Sailors' Snug Harbor includes 26 Greek Revival, Beaux Arts, Italianate and Victorian style buildings. Among those are "Temple Row", five interlocking Greek Revival buildings labeled A through E. The buildings are set in extensive, landscaped grounds, surrounded by the 19th-century cast-iron fence. The grounds also include a chapel and a sailors' cemetery. The cultural center includes the Staten Island Botanical Garden, the Staten Island Children's Museum, the Staten Island Museum, the Newhouse Center for Contemporary Art, and the Noble Maritime Collection, as well as the Art Lab and the Music Hall.

The site is considered Staten Island's "crown jewel" and "an incomparable remnant of New York's 19th-century seafaring past." It is a National Historic Landmark District. Several buildings in the complex are New York City designated landmarks.

History

Creation 

Snug Harbor was founded through a bequest after the 1801 death of Revolutionary War soldier and ship master Captain Robert Richard Randall, namesake of the nearby neighborhood of Randall Manor.  In his will, Randall left his country estate in Manhattan, bounded by Fifth Avenue, Broadway, 10th Street, and the southern side of 8th Street in present-day Greenwich Village, to build an institution to care for "aged, decrepit and worn-out" seamen.

◆ Exercise data ◆
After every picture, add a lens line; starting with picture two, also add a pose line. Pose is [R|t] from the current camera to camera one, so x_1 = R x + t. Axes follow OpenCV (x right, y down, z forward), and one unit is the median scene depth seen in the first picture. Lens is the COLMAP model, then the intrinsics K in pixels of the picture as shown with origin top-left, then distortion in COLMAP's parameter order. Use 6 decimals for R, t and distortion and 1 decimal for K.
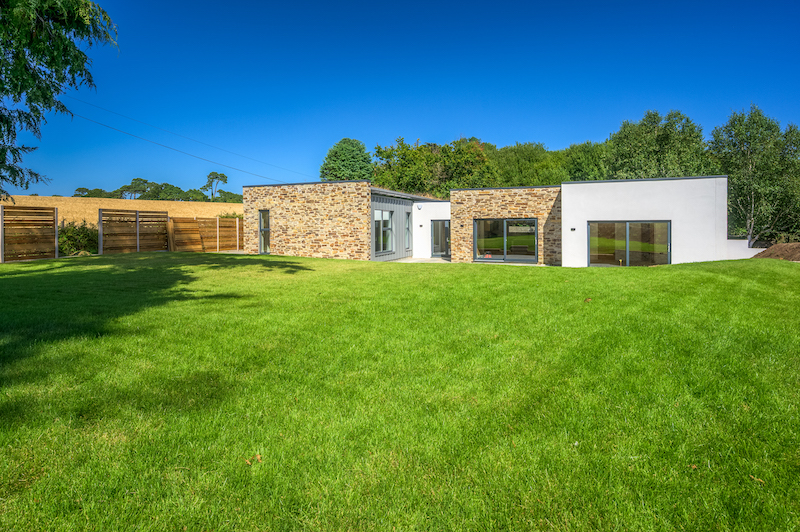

◆ Task 1 ◆
Rewrite the Snug Harbor passage starting with "Sailors' Snug Harbor" and going on through "City designated landmarks.", swapping "chapel" for "meeting hall".
◆ Task 2 ◆
According to the Snug Harbor text, in what year did Captain Robert Richard Randall die?
◆ Task 3 ◆
Carry the Snug Harbor history forward, picking up after its final sentence.
The material plays no part in what follows.

◆ Exercise response 1 ◆
Sailors' Snug Harbor includes 26 Greek Revival, Beaux Arts, Italianate and Victorian style buildings. Among those are "Temple Row", five interlocking Greek Revival buildings labeled A through E. The buildings are set in extensive, landscaped grounds, surrounded by the 19th-century cast-iron fence. The grounds also include a meeting hall and a sailors' cemetery. The cultural center includes the Staten Island Botanical Garden, the Staten Island Children's Museum, the Staten Island Museum, the Newhouse Center for Contemporary Art, and the Noble Maritime Collection, as well as the Art Lab and the Music Hall.

The site is considered Staten Island's "crown jewel" and "an incomparable remnant of New York's 19th-century seafaring past." It is a National Historic Landmark District. Several buildings in the complex are New York City designated landmarks.

◆ Exercise response 2 ◆
1801

◆ Exercise response 3 ◆
The first meeting of the corporation of Sailors’ Snug Harbor took place in 1806. In its first election, then Mayor DeWitt Clinton was elected president. Several challenges to Randall's will took place; one by a Stephen Brown who alleged that Randall failed as executor of the estate of his grandfather in New Jersey from which the Randall estate was derived, and one from Anglican Bishop John Inglis of Nova Scotia who alleged he was a proper collateral heir through his common ancestor John Crooke. The corporation was ironically legally represented by Thomas Addis Emmet, a former member of the Society of United Irishmen, an organization inspired by the success of the American Revolution to fight the British in Ireland. Future President Martin Van Buren also served on the defense team, and Daniel Webster provided counsel to the plaintiffs.

By the time the will challenge was settled, the once-rural land around the Manhattan estate had become well-developed.  Snug Harbor's trustees (appointed by Randall's will, they included the mayor of New York City, the president and vice president of the Marine Society, senior ministers of the Episcopal and Presbyterian Churches, the head of the Chamber of Commerce, and the chancellor of the State) decided to maximize the profits on the Manhattan property.  They changed the proposed site of the institution to another piece of land bequeathed by Randall: a 130-acre plot on Staten Island overlooking the Kill Van Kull. The land was purchased in May 1831.

Sailors' home 

The institution began with a single building, now the centerpiece in the row of five Greek Revival temple-like buildings on the New Brighton waterfront. The first building, now building C, was the first known work to be designed by Minard Lafever and completed in August 1833. When Sailors' Snug Harbor opened with the completion of building C, it became the country's first home for retired merchant seamen. The residents were referred to as "inmates" in the parlance of the day.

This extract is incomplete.